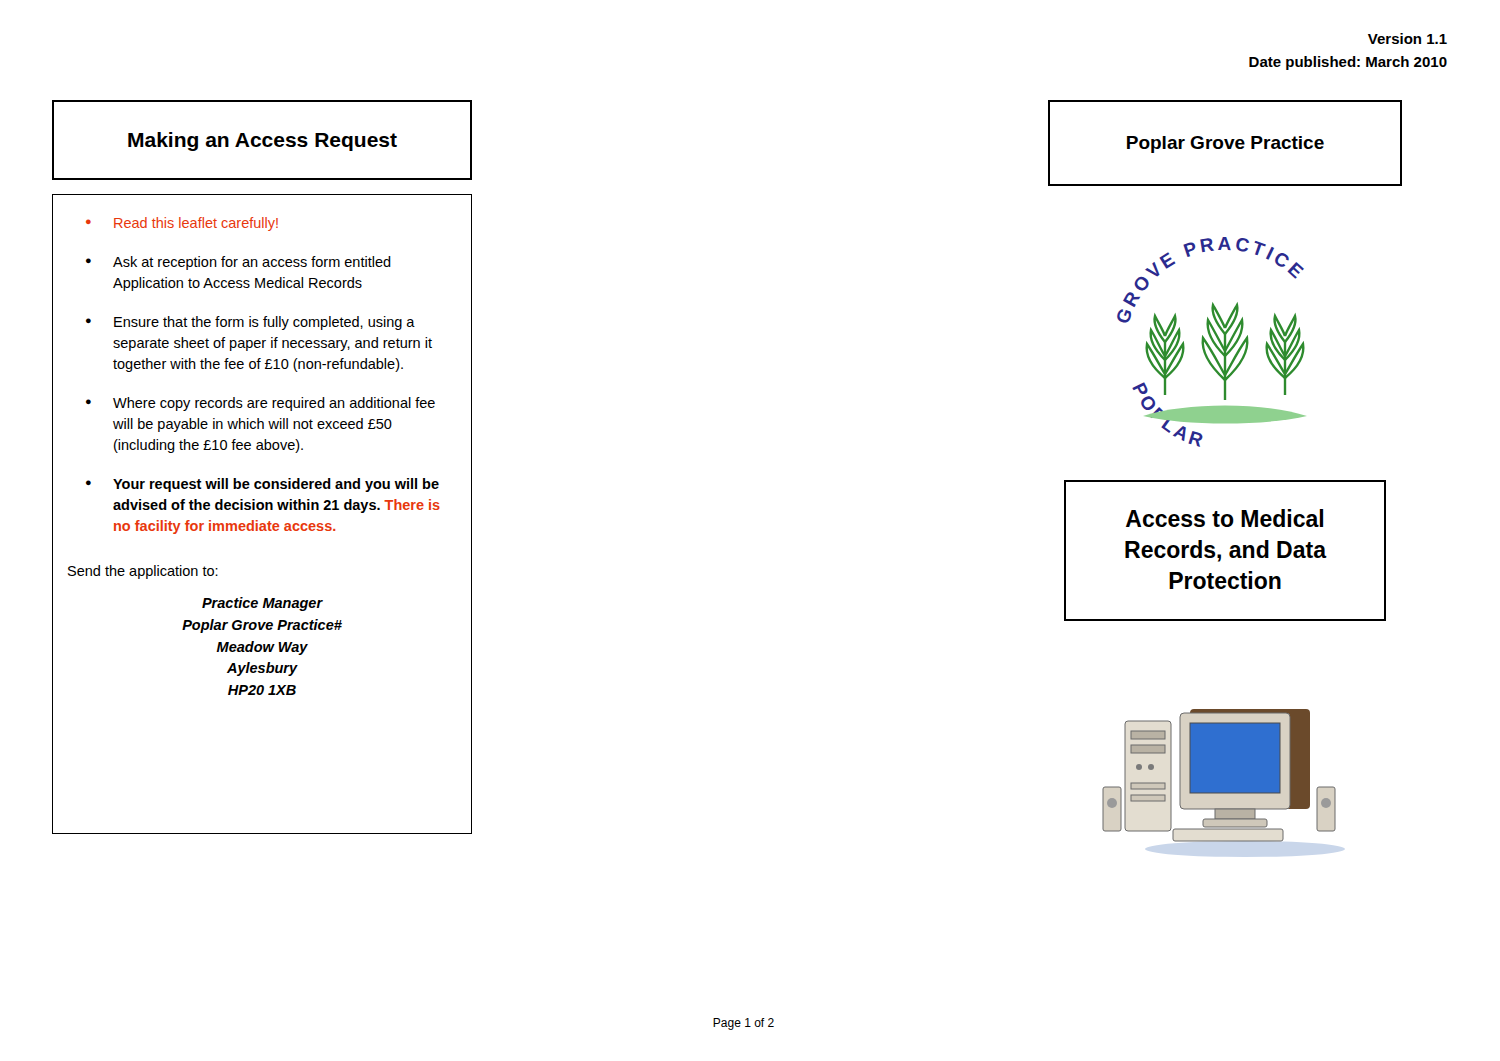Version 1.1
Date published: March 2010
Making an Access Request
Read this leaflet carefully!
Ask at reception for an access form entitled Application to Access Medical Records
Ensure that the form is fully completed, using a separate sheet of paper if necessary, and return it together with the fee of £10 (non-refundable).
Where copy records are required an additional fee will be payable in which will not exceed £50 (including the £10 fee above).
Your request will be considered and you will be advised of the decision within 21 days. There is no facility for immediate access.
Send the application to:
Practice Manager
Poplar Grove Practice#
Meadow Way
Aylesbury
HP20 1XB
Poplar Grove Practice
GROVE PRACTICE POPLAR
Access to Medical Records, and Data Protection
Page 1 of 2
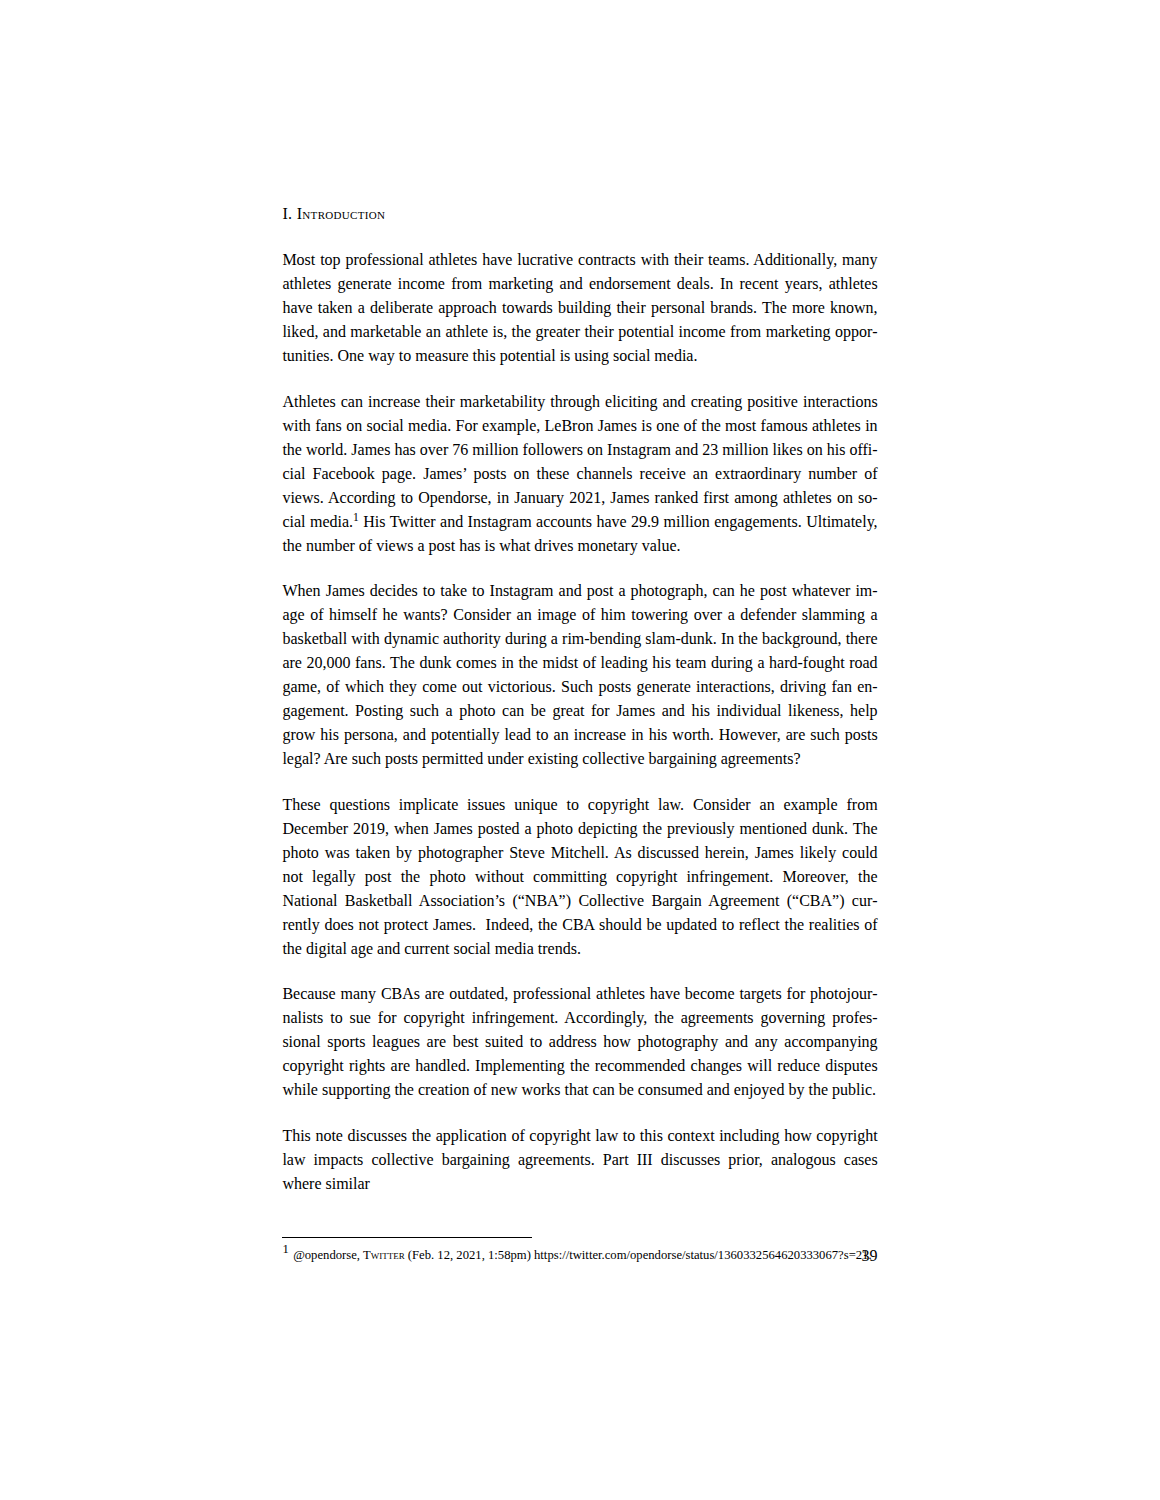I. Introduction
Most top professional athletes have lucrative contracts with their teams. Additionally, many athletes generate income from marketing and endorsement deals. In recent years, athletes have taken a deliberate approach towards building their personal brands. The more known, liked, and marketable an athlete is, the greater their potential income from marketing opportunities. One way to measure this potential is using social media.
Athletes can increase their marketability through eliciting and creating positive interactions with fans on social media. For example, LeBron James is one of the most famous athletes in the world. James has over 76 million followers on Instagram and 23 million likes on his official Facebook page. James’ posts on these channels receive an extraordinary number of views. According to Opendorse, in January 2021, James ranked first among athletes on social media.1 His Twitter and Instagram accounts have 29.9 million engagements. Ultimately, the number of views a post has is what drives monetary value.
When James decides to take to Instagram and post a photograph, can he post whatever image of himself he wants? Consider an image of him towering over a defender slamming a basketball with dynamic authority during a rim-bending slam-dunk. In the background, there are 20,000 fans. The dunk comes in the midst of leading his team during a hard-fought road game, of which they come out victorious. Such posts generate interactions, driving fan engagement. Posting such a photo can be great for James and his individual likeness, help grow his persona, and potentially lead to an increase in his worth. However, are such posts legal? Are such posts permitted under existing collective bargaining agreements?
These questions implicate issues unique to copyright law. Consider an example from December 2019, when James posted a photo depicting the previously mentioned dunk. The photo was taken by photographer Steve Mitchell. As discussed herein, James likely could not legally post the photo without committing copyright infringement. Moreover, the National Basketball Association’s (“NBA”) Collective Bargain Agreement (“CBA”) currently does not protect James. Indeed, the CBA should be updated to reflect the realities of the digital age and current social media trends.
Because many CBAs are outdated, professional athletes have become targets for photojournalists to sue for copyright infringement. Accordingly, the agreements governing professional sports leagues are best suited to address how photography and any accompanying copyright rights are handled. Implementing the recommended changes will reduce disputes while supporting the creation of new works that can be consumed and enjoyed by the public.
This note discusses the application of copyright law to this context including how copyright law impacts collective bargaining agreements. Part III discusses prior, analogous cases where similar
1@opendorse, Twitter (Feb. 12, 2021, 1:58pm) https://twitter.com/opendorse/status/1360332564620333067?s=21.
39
----
* [EXERCISE DIRECTIONS]: Gather each line of the records holding the string "this".

* [COMPLETED EXERCISE]:
Read this leaflet carefully!
Most top professional athletes have lucrative contracts with their teams. Additionally, many athletes generate income from marketing and endorsement deals. In recent years, athletes have taken a deliberate approach towards building their personal brands. The more known, liked, and marketable an athlete is, the greater their potential income from marketing opportunities. One way to measure this potential is using social media.
This note discusses the application of copyright law to this context including how copyright law impacts collective bargaining agreements. Part III discusses prior, analogous cases where similar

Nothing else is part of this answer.